Pennsylvania will spend $172 million in federal funds to build out electric vehicle charging stations across the commonwealth over the next five years
(The Center Square) – Pennsylvania lawmakers want to find a way to replace the gas tax with electric vehicle fees — before they miss out on tens of millions of dollars to fund the state’s roads and bridges.
The trick, as officials heard testimony on Monday during a House Transportation Committee hearing, is to figure out what form that fee should take to capture enough revenue.
“We must recognize the fact that our country is at the beginning stages of changing gas-powered vehicles to electric vehicles,” Rep. Ed Neilson, D-Philadelphia, said. “We need to be certain that our roads and bridges can still be maintained, repaired, and replaced … we can no longer depend on gas taxes to be the sole source of funding to maintain our infrastructure and roadways.”
Pennsylvania will spend $172 million in federal funds to build out electric vehicle charging stations across the commonwealth over the next five years to accommodate the growing number of EVs on the road.
Almost 70,000 EVs are registered in Pennsylvania.
Previous discussions have centered on an EV fee equivalent to the gas tax, as The Center Square previously reported. The fee would be paid as a separate registration fee annually. Already, 32 states have an EV registration fee and 19 assess a fee on plug-in hybrid vehicles, as well.

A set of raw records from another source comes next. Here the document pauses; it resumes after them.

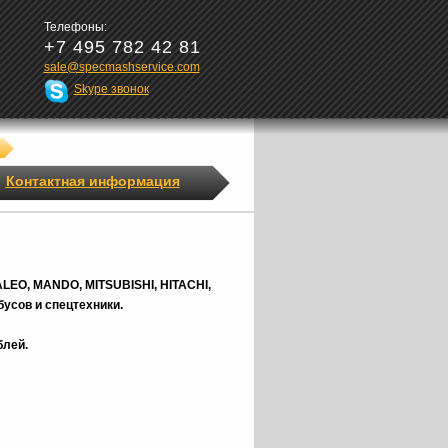
Телефоны:
+7 495 782 42 81
sale@specmashservice.com
Skype звонок
Контактная информация
ALEO, MANDO, MITSUBISHI, HITACHI,
усов и спецтехники.
блей.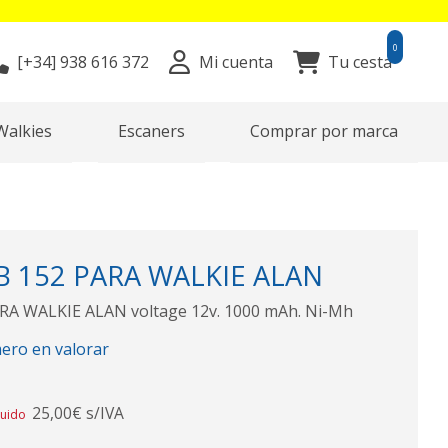
0
[+34]
938 616 372
Mi cuenta
Tu cesta
Walkies
Escaners
Comprar por marca
B 152 PARA WALKIE ALAN
A WALKIE ALAN voltage 12v. 1000 mAh. Ni-Mh
mero en valorar
25,00€ s/IVA
luido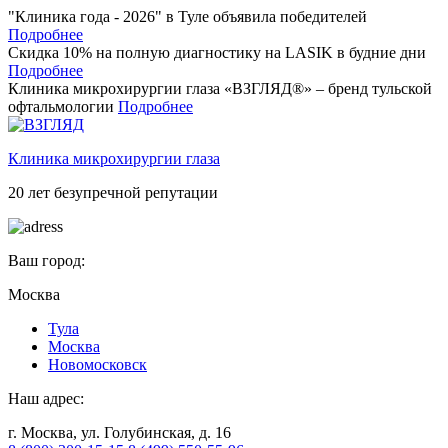
"Клиника года - 2026" в Туле объявила победителей
Подробнее
Скидка 10% на полную диагностику на LASIK в будние дни
Подробнее
Клиника микрохирургии глаза «ВЗГЛЯД®» – бренд тульской
офтальмологии
Подробнее
Клиника микрохирургии глаза
20 лет безупречной репутации
Ваш город:
Москва
Тулa
Москва
Новомосковск
Наш адрес:
г. Москва, ул. Голубинская, д. 16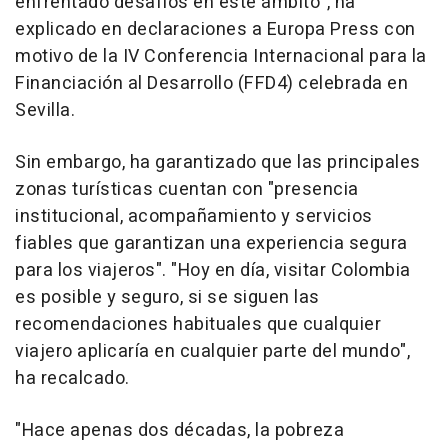
enfrentado desafíos en este ámbito", ha
explicado en declaraciones a Europa Press con
motivo de la IV Conferencia Internacional para la
Financiación al Desarrollo (FFD4) celebrada en
Sevilla.
Sin embargo, ha garantizado que las principales
zonas turísticas cuentan con "presencia
institucional, acompañamiento y servicios
fiables que garantizan una experiencia segura
para los viajeros". "Hoy en día, visitar Colombia
es posible y seguro, si se siguen las
recomendaciones habituales que cualquier
viajero aplicaría en cualquier parte del mundo",
ha recalcado.
"Hace apenas dos décadas, la pobreza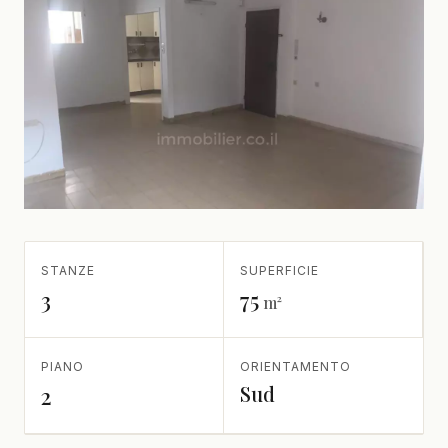
STANZE
SUPERFICIE
3
75
m²
PIANO
ORIENTAMENTO
Sud
2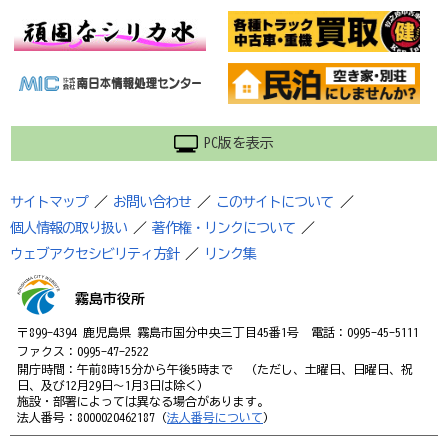
PC版を表示
サイトマップ
／
お問い合わせ
／
このサイトについて
／
個人情報の取り扱い
／
著作権・リンクについて
／
ウェブアクセシビリティ方針
／
リンク集
霧島市役所
〒899-4394 鹿児島県 霧島市国分中央三丁目45番1号 電話：0995-45-5111
ファクス：0995-47-2522
開庁時間：午前8時15分から午後5時まで （ただし、土曜日、日曜日、祝
日、及び12月29日～1月3日は除く）
施設・部署によっては異なる場合があります。
法人番号：8000020462187（
法人番号について
）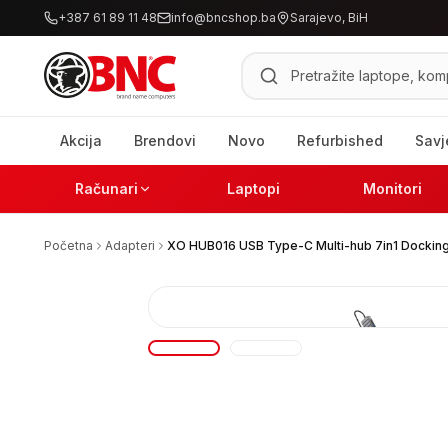
+387 61 89 11 48
info@bncshop.ba
Sarajevo, BiH
Pretraži proizvode
Akcija
Brendovi
Novo
Refurbished
Savj
Računari
Laptopi
Monitori
Početna
Adapteri
XO HUB016 USB Type-C Multi-hub 7in1 Docking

In Pennsylvania, however, that proposed fee wouldn’t fill the growing financial hole to pay for the state’s infrastructure maintenance and repair needs.

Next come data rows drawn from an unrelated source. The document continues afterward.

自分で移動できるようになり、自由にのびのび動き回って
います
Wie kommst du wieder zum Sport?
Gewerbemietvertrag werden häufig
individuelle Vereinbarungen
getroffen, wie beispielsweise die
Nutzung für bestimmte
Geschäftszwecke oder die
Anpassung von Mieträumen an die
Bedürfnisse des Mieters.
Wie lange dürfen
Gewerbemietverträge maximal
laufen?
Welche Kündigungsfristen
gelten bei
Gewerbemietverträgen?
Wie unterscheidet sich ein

“The gas tax has been diminishing in value for two decades as fuel efficiency has increased and cars use less fuel,” said Nick Miller, policy analyst with the Electrification Coalition. “If a flat $290 annual fee were to be implemented on all EV drivers in the state tomorrow, it would raise roughly $19.5 million this year.”
The money, however, won’t plug the hole for transportation funding.
“PennDOT estimates that it requires $9.3 billion a year in additional funding for our roadway system,” Miller said. “Therefore, EVs are a piece of a much larger puzzle here regarding alternative funding of the funding solution, not the whole solution.”
An EV fee has won support from some industry representatives who were previously against it.
Wayne Weikel, vice president of state affairs for the Alliance of Automotive Innovation, said his group has come around on EV fees.
It’s “the best path forward,” Weikel said. “EV fee is the worst form of collecting road user fees — except for all the others that we’ve thought of.”
Other ways to raise revenue can be burdensome. A tax on the electricity used to charge vehicles, Weikel said, has a high cost to install a meter at home. Taxing the vehicle miles traveled would require tracking and monitoring drivers, which people “hate the idea of.”
A road use fee, however, avoids those issues and has lower costs.
“The state likely needs very little extra administrative costs to administer an EV fee,” Weikel said. “It ensures no one is getting a free ride and everyone is contributing to the upkeep of the roads they use every day.”
It could also be a stable and predictable revenue source. That predictability has attracted the support of the Pennsylvania Building and Construction Trades Council.
“We need a true infrastructure budget and a plan, and the flat fee allows us to control that,” said Robert Bair, president of the Council. “We just think a one-time yearly fee is the appropriate direction at this time so we know what our infrastructure budget is gonna be.”